**Directions**
A faithful copy of the listing below is needed, with its pictures left out.
(Data for this task begins)
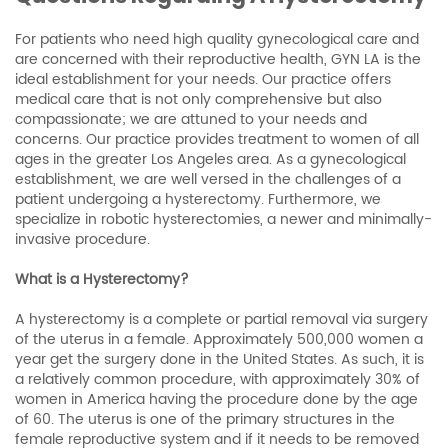
For patients who need high quality gynecological care and
are concerned with their reproductive health, GYN LA is the
ideal establishment for your needs. Our practice offers
medical care that is not only comprehensive but also
compassionate; we are attuned to your needs and
concerns. Our practice provides treatment to women of all
ages in the greater Los Angeles area. As a gynecological
establishment, we are well versed in the challenges of a
patient undergoing a hysterectomy. Furthermore, we
specialize in robotic hysterectomies, a newer and minimally-
invasive procedure.
What is a Hysterectomy?
A hysterectomy is a complete or partial removal via surgery
of the uterus in a female. Approximately 500,000 women a
year get the surgery done in the United States. As such, it is
a relatively common procedure, with approximately 30% of
women in America having the procedure done by the age
of 60. The uterus is one of the primary structures in the
female reproductive system and if it needs to be removed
(Data for this task ends)
**Response to the task**
For patients who need high quality gynecological care and
are concerned with their reproductive health, GYN LA is the
ideal establishment for your needs. Our practice offers
medical care that is not only comprehensive but also
compassionate; we are attuned to your needs and
concerns. Our practice provides treatment to women of all
ages in the greater Los Angeles area. As a gynecological
establishment, we are well versed in the challenges of a
patient undergoing a hysterectomy. Furthermore, we
specialize in robotic hysterectomies, a newer and minimally-
invasive procedure.
What is a Hysterectomy?
A hysterectomy is a complete or partial removal via surgery
of the uterus in a female. Approximately 500,000 women a
year get the surgery done in the United States. As such, it is
a relatively common procedure, with approximately 30% of
women in America having the procedure done by the age
of 60. The uterus is one of the primary structures in the
female reproductive system and if it needs to be removed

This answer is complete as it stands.